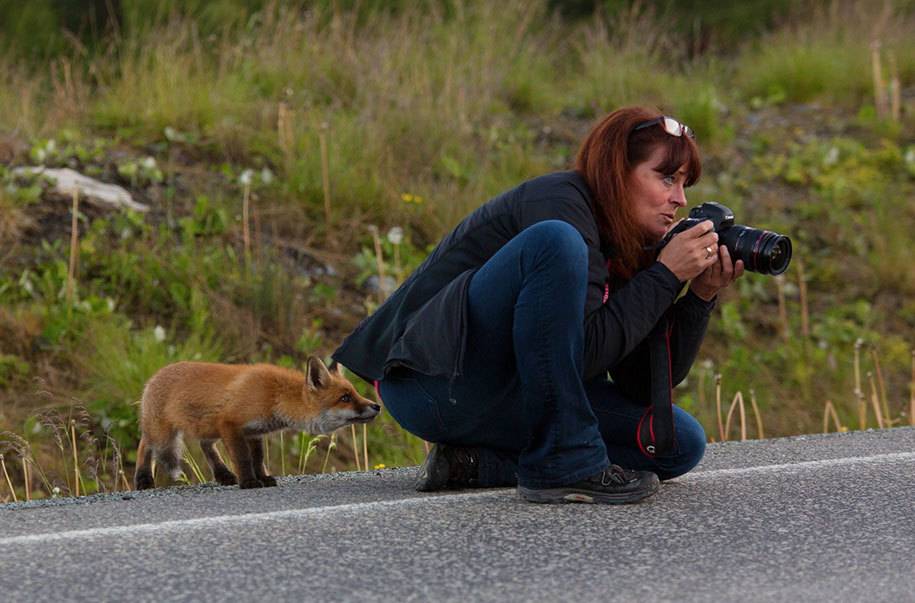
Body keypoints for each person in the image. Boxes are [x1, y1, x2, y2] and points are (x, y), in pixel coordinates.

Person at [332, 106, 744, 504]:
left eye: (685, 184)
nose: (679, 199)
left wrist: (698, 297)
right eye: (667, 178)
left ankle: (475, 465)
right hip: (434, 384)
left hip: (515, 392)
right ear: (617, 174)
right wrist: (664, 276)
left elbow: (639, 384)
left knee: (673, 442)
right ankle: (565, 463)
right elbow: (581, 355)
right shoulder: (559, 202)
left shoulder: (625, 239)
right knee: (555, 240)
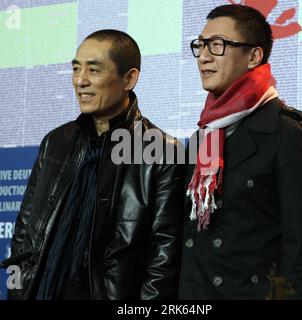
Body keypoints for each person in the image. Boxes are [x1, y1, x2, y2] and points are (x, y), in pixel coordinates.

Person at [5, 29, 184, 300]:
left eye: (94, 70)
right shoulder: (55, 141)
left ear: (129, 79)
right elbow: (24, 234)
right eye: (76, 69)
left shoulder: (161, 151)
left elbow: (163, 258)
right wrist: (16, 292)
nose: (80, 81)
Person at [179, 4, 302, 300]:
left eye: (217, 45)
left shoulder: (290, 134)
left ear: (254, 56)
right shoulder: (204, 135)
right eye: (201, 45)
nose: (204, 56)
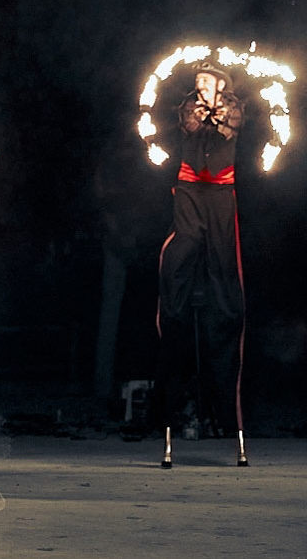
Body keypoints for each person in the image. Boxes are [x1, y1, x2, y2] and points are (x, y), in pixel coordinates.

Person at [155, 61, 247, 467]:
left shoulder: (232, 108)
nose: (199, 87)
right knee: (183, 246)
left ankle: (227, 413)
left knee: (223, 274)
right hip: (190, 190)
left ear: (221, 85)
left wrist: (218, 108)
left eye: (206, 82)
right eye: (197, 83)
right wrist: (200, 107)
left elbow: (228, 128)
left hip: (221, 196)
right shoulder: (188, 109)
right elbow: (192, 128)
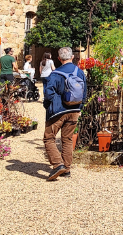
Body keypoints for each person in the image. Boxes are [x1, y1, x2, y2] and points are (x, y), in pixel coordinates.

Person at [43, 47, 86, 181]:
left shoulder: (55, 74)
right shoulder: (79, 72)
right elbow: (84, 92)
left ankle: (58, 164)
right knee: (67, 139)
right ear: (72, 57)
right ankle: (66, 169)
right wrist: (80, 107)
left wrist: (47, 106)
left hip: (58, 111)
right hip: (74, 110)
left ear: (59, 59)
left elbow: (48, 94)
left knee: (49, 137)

---

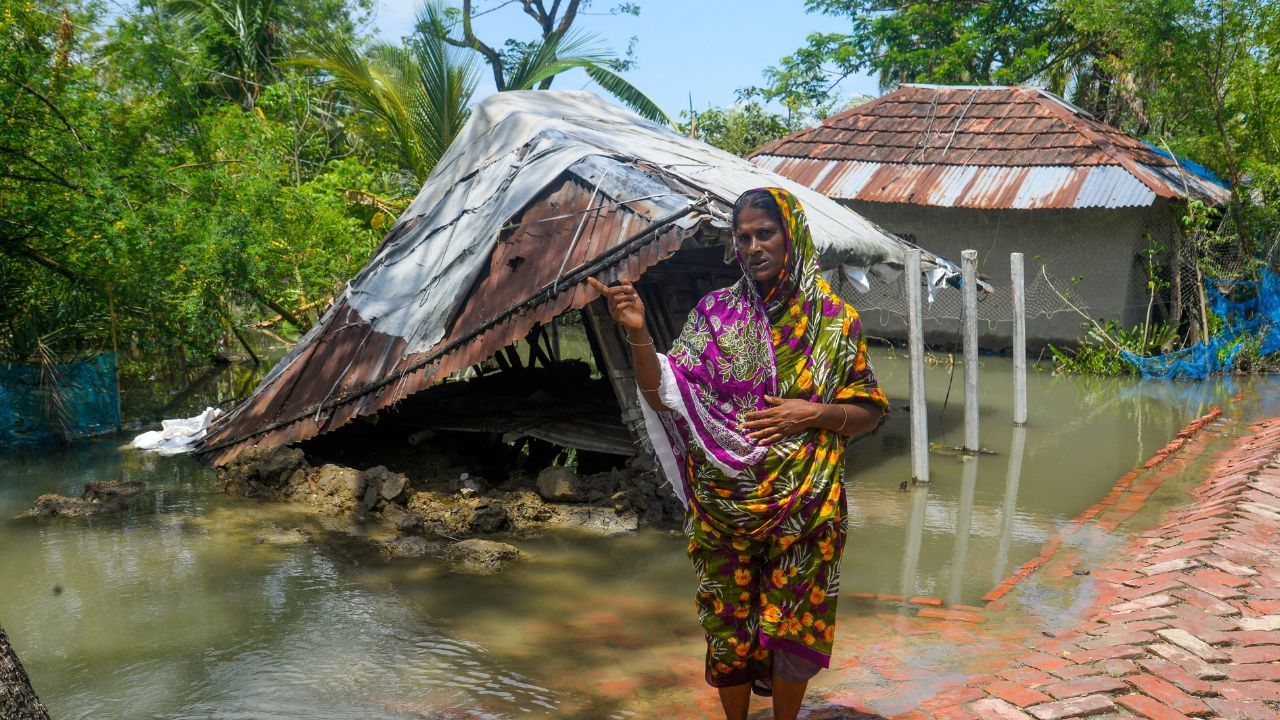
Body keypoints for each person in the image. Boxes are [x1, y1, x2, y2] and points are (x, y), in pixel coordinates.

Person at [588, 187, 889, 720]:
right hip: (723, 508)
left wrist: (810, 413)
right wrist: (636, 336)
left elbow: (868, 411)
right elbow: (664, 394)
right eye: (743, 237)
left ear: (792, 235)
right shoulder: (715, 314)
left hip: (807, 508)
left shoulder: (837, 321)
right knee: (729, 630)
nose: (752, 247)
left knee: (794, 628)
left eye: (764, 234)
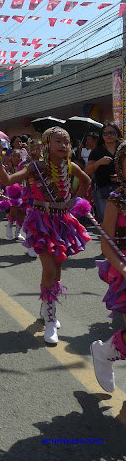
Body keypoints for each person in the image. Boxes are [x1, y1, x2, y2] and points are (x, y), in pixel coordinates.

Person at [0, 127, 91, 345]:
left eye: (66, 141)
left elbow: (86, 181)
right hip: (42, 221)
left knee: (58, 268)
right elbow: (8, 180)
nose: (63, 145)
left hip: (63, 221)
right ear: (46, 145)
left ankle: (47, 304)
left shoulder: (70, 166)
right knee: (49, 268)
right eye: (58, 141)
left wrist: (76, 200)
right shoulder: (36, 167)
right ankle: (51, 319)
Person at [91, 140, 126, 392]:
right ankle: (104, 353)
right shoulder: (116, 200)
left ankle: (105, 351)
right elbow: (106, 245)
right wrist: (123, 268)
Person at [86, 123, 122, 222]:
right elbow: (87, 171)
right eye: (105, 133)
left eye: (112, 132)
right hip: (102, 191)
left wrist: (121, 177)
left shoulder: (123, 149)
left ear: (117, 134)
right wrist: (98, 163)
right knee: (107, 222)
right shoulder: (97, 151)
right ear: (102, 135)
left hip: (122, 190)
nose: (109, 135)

* * *

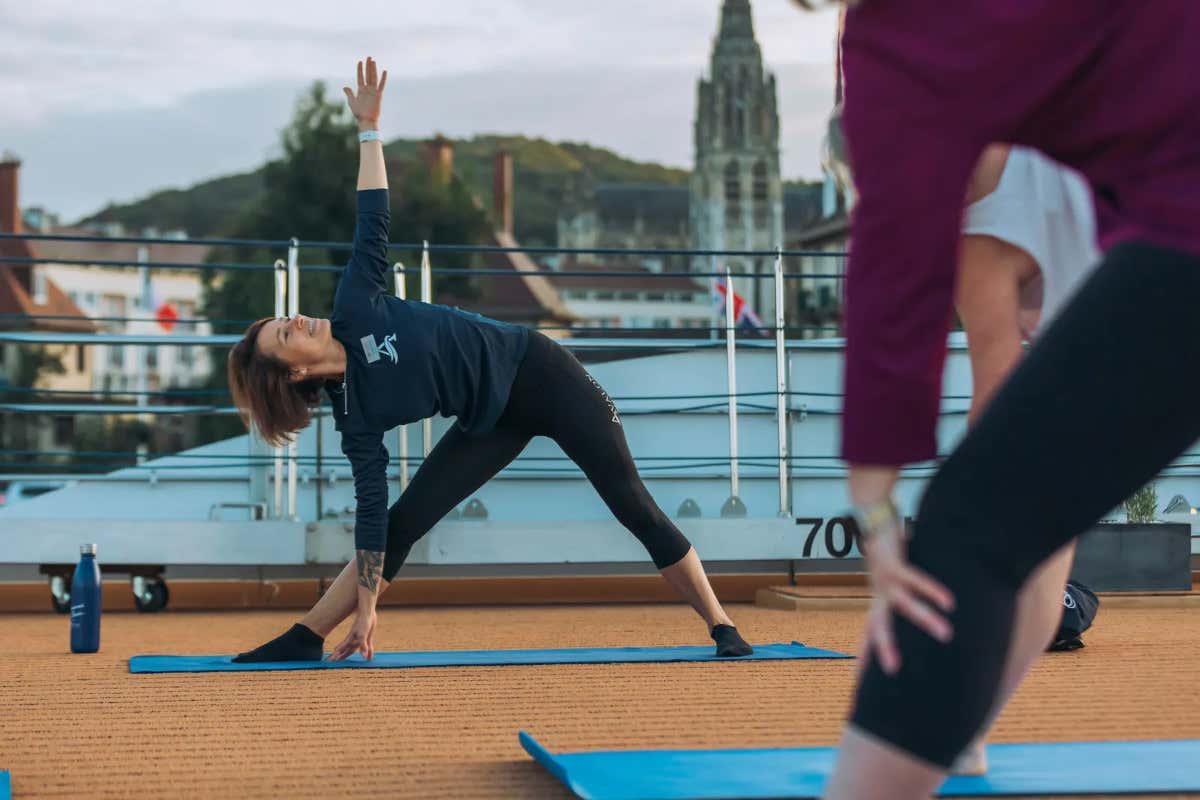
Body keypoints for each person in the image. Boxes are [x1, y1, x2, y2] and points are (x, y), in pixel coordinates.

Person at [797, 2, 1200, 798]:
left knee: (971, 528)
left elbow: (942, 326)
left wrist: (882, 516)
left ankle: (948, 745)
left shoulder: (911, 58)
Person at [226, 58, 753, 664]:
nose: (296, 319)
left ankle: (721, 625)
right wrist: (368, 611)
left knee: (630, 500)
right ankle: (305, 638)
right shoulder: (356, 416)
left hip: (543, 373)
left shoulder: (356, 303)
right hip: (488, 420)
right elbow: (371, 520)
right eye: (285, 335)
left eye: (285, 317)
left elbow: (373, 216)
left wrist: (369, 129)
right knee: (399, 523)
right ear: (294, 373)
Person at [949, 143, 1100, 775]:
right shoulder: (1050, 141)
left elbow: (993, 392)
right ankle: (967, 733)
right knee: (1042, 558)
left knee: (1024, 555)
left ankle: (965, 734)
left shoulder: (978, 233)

## [PROBLEM TO SOLVE]
Look through the data above for the string "nose" and copy every line where it appears.

## [RESPONSE BOX]
nose: (679, 199)
nose: (80, 81)
nose: (204, 56)
nose: (199, 87)
nose: (752, 247)
nose: (63, 145)
nose: (109, 135)
nose: (296, 319)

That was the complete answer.